Objectives – The 6:00 AM Question!

Mastering the Customer Conversation

Have you ever asked yourself a simple question? What does my customer think about every day at 6:00 AM when they are getting ready for or driving to work?

How many of us have those sleepless nights where we keep running over all the things we have to do in the coming days, weeks, and months ahead? It feels as if we are on a hamster wheel, and it won’t stop. The night feels long, and the stress is real. At some point, we finally fall asleep. If you’re like me, you might wake up in the middle of the night, walk down to your home office and make a list on the whiteboard. Yes, I actually do that! Once I make a list, I find that I fall asleep faster. A good friend of mine keeps a scratch pad and a pen on the nightstand next to his bed in case he can’t sleep or if he wakes up with a great idea. I should remind him that he can record a voice memo on his Apple Watch and then go back to sleep.

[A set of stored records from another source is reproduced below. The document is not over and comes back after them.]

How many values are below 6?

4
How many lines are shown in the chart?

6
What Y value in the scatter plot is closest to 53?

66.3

A simple life tip for all of us that deal with stress is… we need rest! After a night of sleep, isn’t it amazing how the world seems clearer and calmer in the morning BEFORE we are flooded with communication from all angles? Now ask yourself this question, wouldn’t you love to have the list of the things that keeps your buyers awake at night? Is it revenue, satisfied clients, service innovation, turnover, referrals, company politics?

If you really want to connect with your customers, then you must put yourself in their shoes and think about their list. NOT YOURS! Here is the good news; in most cases, you already have the list. You just haven’t taken the time to think about it, document it and then activate that knowledge early in your customer conversations (after building trust via an authentic connection). You talk to prospects every day. If you take the time to step back and think about your buyers’ world and not yours, you can quickly come up with a “top 5” set of objectives and challenges that are at the forefront of your customers’ minds. Until you understand these objectives and challenges, how can you apply your product or service in the most meaningful way? Once you change your perspective, you begin to change the way you communicate.

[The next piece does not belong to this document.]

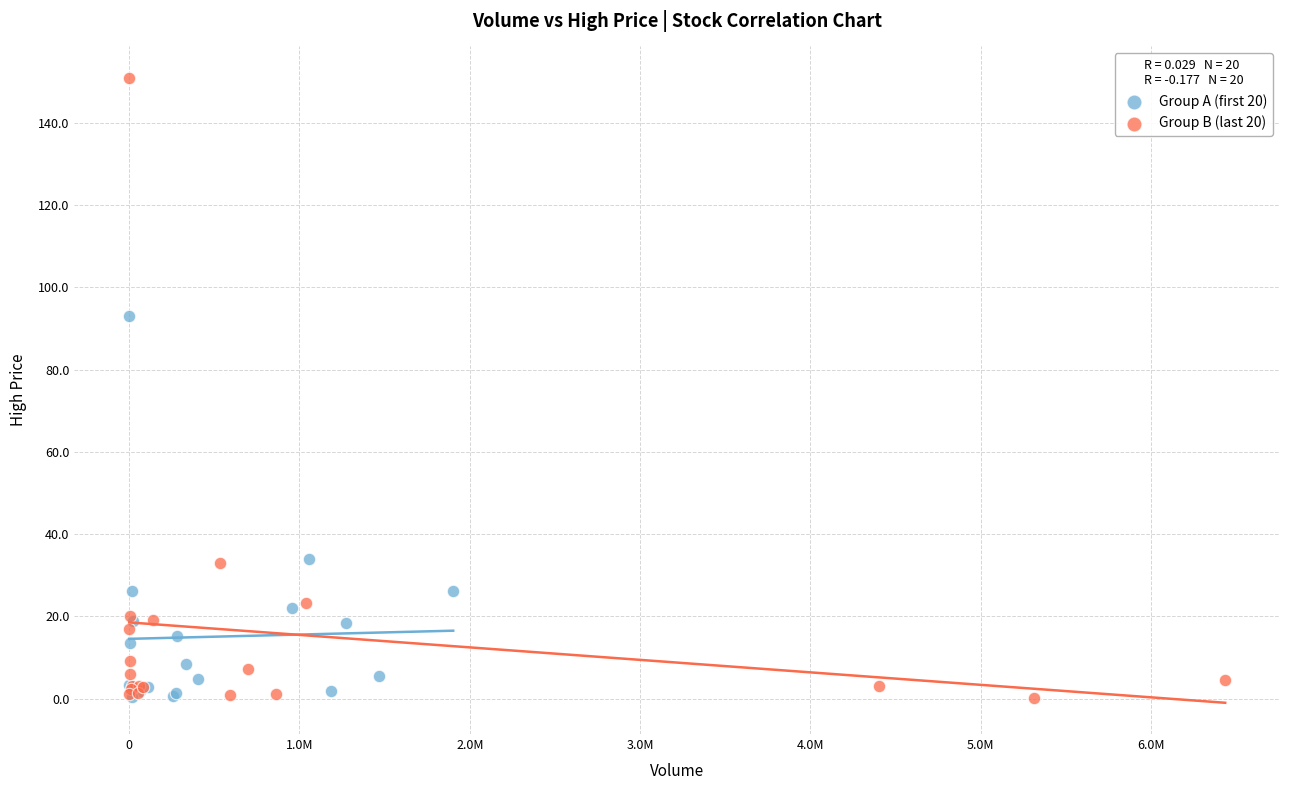

Which series has the widest spread of Y values?

Group B (last 20)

Here are 5 practical approaches to building an objective centered relationship.

  1. Make a list of the top five (no more) objectives of your buyer
  2. Make a list of the top five (no more) challenges of your buyer
  3. Force rank those objectives and challenges from 1-5
  4. Highlight the objectives/challenges that you can uniquely solve
  5. After you build trust, discuss those objectives/challenges from a knowledge position supported with provocative and insightful questions

Once you do this work and can apply this early in the conversation, the speed of which your buyers will make a decision will increase. You never know, you may actually help someone sleep better at night because their list just got shorter.

Coaches Corner – Mastering the Coaching Conversation

Coaches, do you understand the objectives and challenges for each of your team members? Do you coach with their objectives and challenges in mind or yours? Here is a secret in coaching, help your players achieve their objectives, and yours will also be fulfilled. It is no surprise that each of our team members carries their own list of things that keep them awake at night. We have to take the time to tap into that list.  Over the next 30 days, I would like you to complete an exercise that might actually surprise you.

At the end of October, I want you to go back to your calendar and calculate how many hours you spent in 1:1 conversation with your team members. I’m talking about dedicated conversations with quality time. After you do this exercise, it may shock you how little time you actually spend with your team. If you’re not spending time, then you are making it difficult for yourself. However if you are spending quality people/relational time vs. task/transactional time then good for you, keep it up!

By making a simple change in the fourth quarter to quality time, it just may help you put your team members’ objectives/challenges at the forefront of your relationships as we close out 2019 and head into 2020.